According to the report, the improving electricity access should be complemented by promoting productive uses of the power.
“To date, Kenya’s electrification programmes, like most, have encouraged supply while overlooking the need to stimulate demand, especially demand for productive uses of electricity,” it adds.
The average monthly electricity power bills for these poor rural households is just a paltry Sh100 a month, or Sh3.34 a day according to Kenya Power.
Homes that use six-kilowatt hours (kWh) of electricity or less every month indicate that a majority of them use electricity for charging phones and controlled lighting.
They are likely not to plugged gadgets like fridges, TV, cookers, microwaves and electric heaters, key drivers of power use in homes.

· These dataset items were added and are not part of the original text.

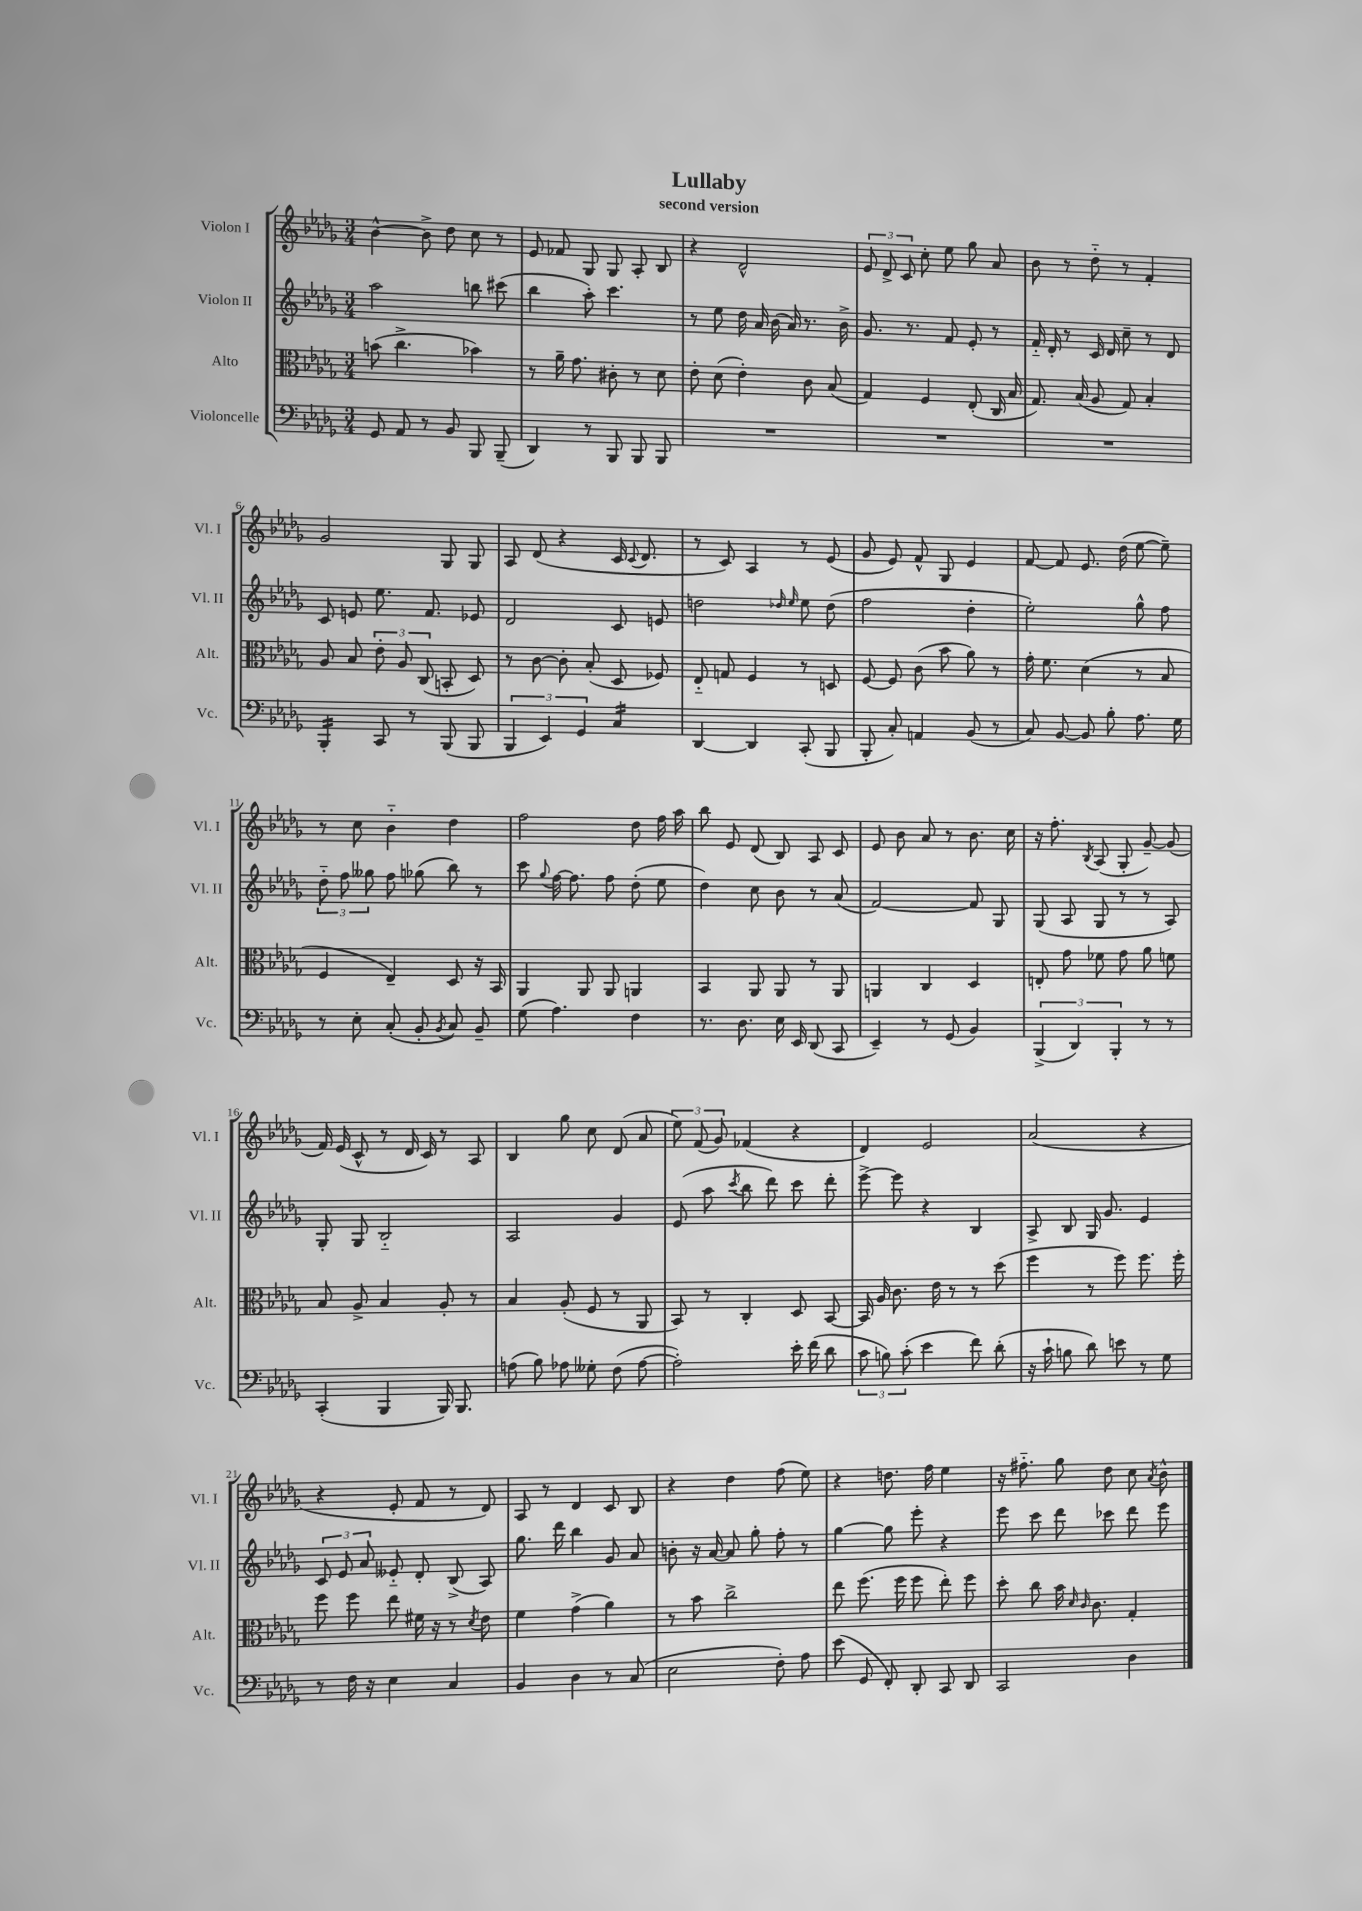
\header { title = "Lullaby" subtitle = "second version" }
<<
\new StaffGroup <<
\new Staff = "s0" \with { instrumentName = "Violon I" shortInstrumentName = "Vl. I" } {
    \clef treble \key des \major \numericTimeSignature \time 3/4
    \autoBeamOff bes'4~-^ bes'8-> des''8 c''8 r8 |
    ees'8 fes'8 ges8 ges8 aes8-. bes8 |
    r4 des'2-^ |
    \tuplet 3/2 { ees'8 des'8-> c'8 } c''8-. ees''8 ges''8 aes'8 |
    bes'8 r8 des''8-_ r8 f'4-. |
    ges'2 ges8 ges8 |
    aes8 des'8( r4 c'16 \appoggiatura { c'8 } des'8. |
    r8 c'8) aes4 r8 ees'8( |
    ges'8 ees'8) f'8-^ ges8 ees'4 |
    f'8~ f'8 ees'8. des''16( ees''8~ ees''8--) |
    r8 c''8 bes'4-_ des''4 |
    f''2 des''8 f''16 aes''16 |
    bes''8 ees'8 des'8( bes8) aes8 c'8 |
    ees'8 bes'8 aes'8 r8 bes'8. c''16 |
    r16 f''8.-. \acciaccatura { bes8 } aes8( ges8-. ges'8~--) ges'8( |
    f'16) ees'16( c'8-^ r8 des'16 c'16) r8 aes8 |
    bes4 ges''8 c''8 des'8( aes'8 |
    \tuplet 3/2 { ees''8) f'8( ges'8) } fes'4( r4 |
    des'4) ees'2 |
    aes'2( r4 |
    r4 ees'8-. f'8 r8 des'8) |
    aes8 r8 des'4 c'8 bes8 |
    r4 des''4 f''8( ees''8) |
    r4 d''8. f''16 ees''4 |
    r16 fis''8.-_ ges''8 des''8 c''8 \acciaccatura { aes'8 } bes'8-^ \bar "|." |
}
\new Staff = "s1" \with { instrumentName = "Violon II" shortInstrumentName = "Vl. II" } {
    \clef treble \key des \major \numericTimeSignature \time 3/4
    \autoBeamOff aes''2 b''8 cis'''8( |
    bes''4 aes''8-.) c'''4. |
    r8 ees''8 des''16 aes'16 bes'16( aes'16) r8. bes'16-> |
    ges'8. r8. f'8 ees'8-. r8 |
    f'16-_ des'16-. r8 c'16 des'16 c''8-- r8 des'8 |
    c'8 e'8 ees''8. f'8. ees'8 |
    des'2 c'8 e'8 |
    d''2 \grace { des''16 ees''16 } ees''8 des''8( |
    f''2 des''4-. |
    ees''2-.) ges''8-^ f''8 |
    \tuplet 3/2 { des''8-_ f''8 geses''8 } f''8 ges''8( bes''8) r8 |
    c'''8 \appoggiatura { ges''8 } f''16~ f''8. f''8 des''8-.( ees''8 |
    des''4) c''8 bes'8 r8 aes'8( |
    f'2~) f'8 ges8 |
    ges8( aes8 ges8 r8 r8 aes8) |
    ges8-. ges8 bes2-_ |
    aes2 ges'4 |
    ees'8( aes''8 \acciaccatura { c'''8 } bes''8 des'''8) c'''8 des'''8-. |
    ees'''8~-> ees'''8 r4 bes4 |
    aes8-> bes8 ges16 ges'8. ees'4 |
    \tuplet 3/2 { c'8 ees'8 aes'8 } eeses'8-_ des'8-. bes8->( aes8) |
    ges''8. des'''16 bes''4 ges'8 aes'8 |
    b'8-. r16 aes'16~ aes'8 ges''8-. f''8-. r8 |
    ges''4~ ges''8 ees'''8-. r4 |
    ees'''8 c'''8 des'''8 ces'''8 des'''8 ees'''8 \bar "|." |
}
\new Staff = "s2" \with { instrumentName = "Alto" shortInstrumentName = "Alt." } {
    \clef alto \key des \major \numericTimeSignature \time 3/4
    \autoBeamOff b'8( c''4.-> bes'4) |
    r8 aes'16-- ges'8. cis'8-. r8 des'8 |
    ees'8-. des'8( ees'4-.) c'8 bes8( |
    ges4) f4 ees8-.( c16 bes16 |
    ges8.) bes16( aes8 ges8) bes4-. |
    aes8 bes8 \tuplet 3/2 { ees'8-. aes8 c8( } b,8-. des8) |
    r8 c'8~ c'8-. bes8-.( des8 fes8) |
    ees8-_ g8 f4 r8 d8 |
    f8~ f8 c'8( bes'8 aes'8) r8 |
    ges'16-. f'8. des'4( r8 bes8 |
    f4 ees4--) des8 r16 bes,16 |
    aes,4 aes,8 aes,8 a,4 |
    bes,4 aes,8 aes,8 r8 aes,8 |
    a,4 c4 des4 |
    e8-. ges'8 fes'8 ges'8 aes'8 f'8 |
    bes8 aes8-> bes4 aes8-. r8 |
    bes4 aes8-.( f8 r8 aes,8 |
    bes,8) r8 c4-. des8 bes,8~ |
    bes,16 aes16 c'8. ees'16 r8 r8 des''8( |
    f''4 r8 f''8) f''8. f''16-. |
    f''8 f''8 ees''8 fis'16 r16 r8 \acciaccatura { des'8 } ees'8 |
    f'4 ges'4->( aes'4) |
    r8 bes'8 c''2-> |
    ees''8 f''8.( f''16 f''8 ees''8-.) f''8 |
    des''8-. c''8 bes'16 \grace { des'16 c'16 } c'8. ges4-. \bar "|." |
}
\new Staff = "s3" \with { instrumentName = "Violoncelle" shortInstrumentName = "Vc." } {
    \clef bass \key des \major \numericTimeSignature \time 3/4
    \autoBeamOff ges,8 aes,8 r8 bes,8 bes,,8 bes,,8--( |
    des,4) r8 bes,,8 bes,,8 bes,,8 |
    R2. |
    R2. |
    R2. |
    bes,,4:16-. c,8 r8 bes,,8( bes,,8 |
    \tuplet 3/2 { bes,,4 ees,4) ges,4 } c4:16 |
    des,4~ des,4 c,8-.( bes,,8 |
    bes,,8-. c8-.) a,4 bes,8( r8 |
    c8) bes,8~ bes,8 bes8-. aes8. ges16 |
    r8 ees8-. c8-.( bes,8-. \acciaccatura { bes,8 } c8) bes,8-- |
    ges8( aes4.) f4 |
    r8. des8. ees16 ees,16 des,8( c,8 |
    ees,4--) r8 ges,8( bes,4) |
    \tuplet 3/2 { bes,,4->( des,4) bes,,4-. } r8 r8 |
    c,4-.( bes,,4 bes,,16) bes,,8. |
    a8( bes8) aes8 geses8-. f8( aes8~ |
    aes2-.) ees'16-. f'16( des'8 |
    \tuplet 3/2 { c'8 b8) c'8-.( } ees'4 f'8) des'8-.( |
    r16 c'16-! b8 des'8) e'8 r8 ges8 |
    r8 f16 r16 ees4 c4 |
    bes,4 des4 r8 c8( |
    ees2 f8-.) aes8 |
    ees'8( ges,8 f,8-.) des,8-. c,8 des,8 |
    c,2 des4 \bar "|." |
}
>>
>>
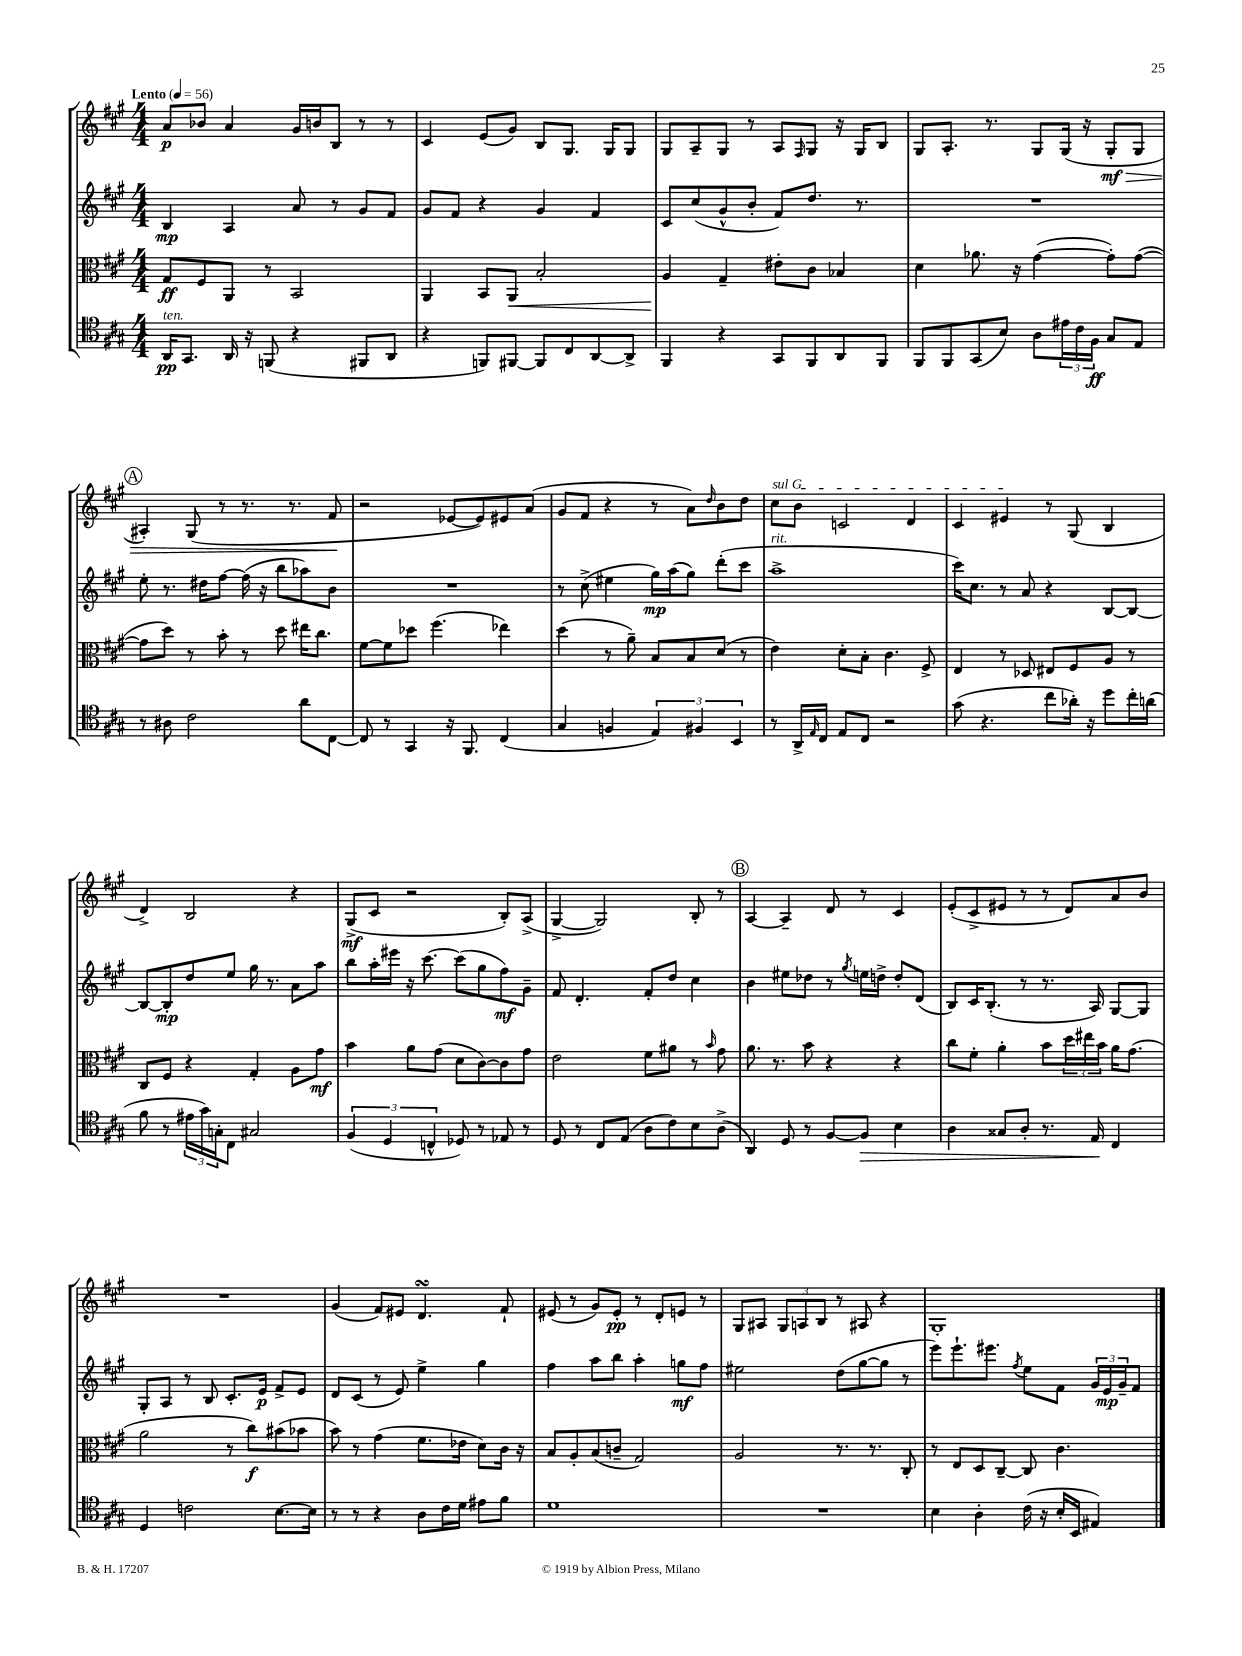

The rural population would have benefitted better with the deployment of solar panels but instead the government gave them an overkill showing insufficient planning on the side of the government.
Kenya Power said rural consumers were unable to support its revenues forcing the utility to rely on urban sales and industrial bills.
Kenya has expanded electricity penetration across the country, particularly in rural areas, over the past decade under the Last Mile Connectivity Project.
This scheme connected homes living close to Kenya Power transformers at a subsidised cost of Sh15,000.
Economic value
The project, which is funded by donors such as the African Development Bank, also brought transformers and power lines to zones that had little economic value for Kenya Power to commit billions of shillings for grid development.